- Description of the task
Look through the material below and return every line that contains "bites".

- Raw data
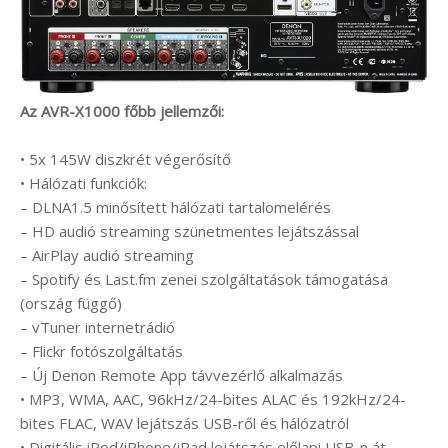
Az AVR-X1000 főbb jellemzői:
• 5x 145W diszkrét végerősítő
• Hálózati funkciók:
– DLNA1.5 minősített hálózati tartalomelérés
– HD audió streaming szünetmentes lejátszással
– AirPlay audió streaming
– Spotify és Last.fm zenei szolgáltatások támogatása
(ország függő)
– vTuner internetrádió
– Flickr fotószolgáltatás
– Új Denon Remote App távvezérlő alkalmazás
• MP3, WMA, AAC, 96kHz/24-bites ALAC és 192kHz/24-
bites FLAC, WAV lejátszás USB-ről és hálózatról
• Digitális iPod/iPhone/iPad lejátszás előlapi USB-n át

- Response to this exercise
• MP3, WMA, AAC, 96kHz/24-bites ALAC és 192kHz/24-
bites FLAC, WAV lejátszás USB-ről és hálózatról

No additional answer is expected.